TASK DIRECTIONS
Give back the full data, retyped precisely.

INFORMATION PROVIDED
# # # # # # #

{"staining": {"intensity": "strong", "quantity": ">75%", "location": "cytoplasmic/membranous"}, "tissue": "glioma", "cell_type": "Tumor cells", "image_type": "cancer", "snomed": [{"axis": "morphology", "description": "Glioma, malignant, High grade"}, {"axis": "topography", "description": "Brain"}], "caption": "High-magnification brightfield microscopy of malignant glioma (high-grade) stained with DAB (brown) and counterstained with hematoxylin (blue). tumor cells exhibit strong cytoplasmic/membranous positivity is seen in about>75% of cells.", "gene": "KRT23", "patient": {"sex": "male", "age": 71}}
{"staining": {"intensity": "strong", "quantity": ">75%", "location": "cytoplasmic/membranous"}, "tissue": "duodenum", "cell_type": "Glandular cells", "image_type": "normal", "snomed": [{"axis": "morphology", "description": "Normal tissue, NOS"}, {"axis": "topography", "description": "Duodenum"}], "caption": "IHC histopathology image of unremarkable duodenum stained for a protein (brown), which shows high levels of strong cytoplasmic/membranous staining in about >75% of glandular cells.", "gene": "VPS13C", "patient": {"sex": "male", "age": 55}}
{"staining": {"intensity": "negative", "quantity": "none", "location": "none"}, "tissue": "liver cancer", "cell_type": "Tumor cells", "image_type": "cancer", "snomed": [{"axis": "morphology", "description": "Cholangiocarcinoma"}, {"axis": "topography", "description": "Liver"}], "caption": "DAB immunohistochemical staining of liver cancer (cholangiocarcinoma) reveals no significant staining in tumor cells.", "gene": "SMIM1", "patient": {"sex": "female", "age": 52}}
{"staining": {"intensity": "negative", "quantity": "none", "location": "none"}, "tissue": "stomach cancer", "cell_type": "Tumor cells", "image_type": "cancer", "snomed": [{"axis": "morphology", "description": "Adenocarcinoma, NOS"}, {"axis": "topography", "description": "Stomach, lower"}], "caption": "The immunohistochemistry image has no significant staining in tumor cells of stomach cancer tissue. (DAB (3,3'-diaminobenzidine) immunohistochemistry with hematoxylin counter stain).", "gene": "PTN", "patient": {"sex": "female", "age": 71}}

# # # # # # #

FINISHED TASK
{"staining": {"intensity": "strong", "quantity": ">75%", "location": "cytoplasmic/membranous"}, "tissue": "glioma", "cell_type": "Tumor cells", "image_type": "cancer", "snomed": [{"axis": "morphology", "description": "Glioma, malignant, High grade"}, {"axis": "topography", "description": "Brain"}], "caption": "High-magnification brightfield microscopy of malignant glioma (high-grade) stained with DAB (brown) and counterstained with hematoxylin (blue). tumor cells exhibit strong cytoplasmic/membranous positivity is seen in about>75% of cells.", "gene": "KRT23", "patient": {"sex": "male", "age": 71}}
{"staining": {"intensity": "strong", "quantity": ">75%", "location": "cytoplasmic/membranous"}, "tissue": "duodenum", "cell_type": "Glandular cells", "image_type": "normal", "snomed": [{"axis": "morphology", "description": "Normal tissue, NOS"}, {"axis": "topography", "description": "Duodenum"}], "caption": "IHC histopathology image of unremarkable duodenum stained for a protein (brown), which shows high levels of strong cytoplasmic/membranous staining in about >75% of glandular cells.", "gene": "VPS13C", "patient": {"sex": "male", "age": 55}}
{"staining": {"intensity": "negative", "quantity": "none", "location": "none"}, "tissue": "liver cancer", "cell_type": "Tumor cells", "image_type": "cancer", "snomed": [{"axis": "morphology", "description": "Cholangiocarcinoma"}, {"axis": "topography", "description": "Liver"}], "caption": "DAB immunohistochemical staining of liver cancer (cholangiocarcinoma) reveals no significant staining in tumor cells.", "gene": "SMIM1", "patient": {"sex": "female", "age": 52}}
{"staining": {"intensity": "negative", "quantity": "none", "location": "none"}, "tissue": "stomach cancer", "cell_type": "Tumor cells", "image_type": "cancer", "snomed": [{"axis": "morphology", "description": "Adenocarcinoma, NOS"}, {"axis": "topography", "description": "Stomach, lower"}], "caption": "The immunohistochemistry image has no significant staining in tumor cells of stomach cancer tissue. (DAB (3,3'-diaminobenzidine) immunohistochemistry with hematoxylin counter stain).", "gene": "PTN", "patient": {"sex": "female", "age": 71}}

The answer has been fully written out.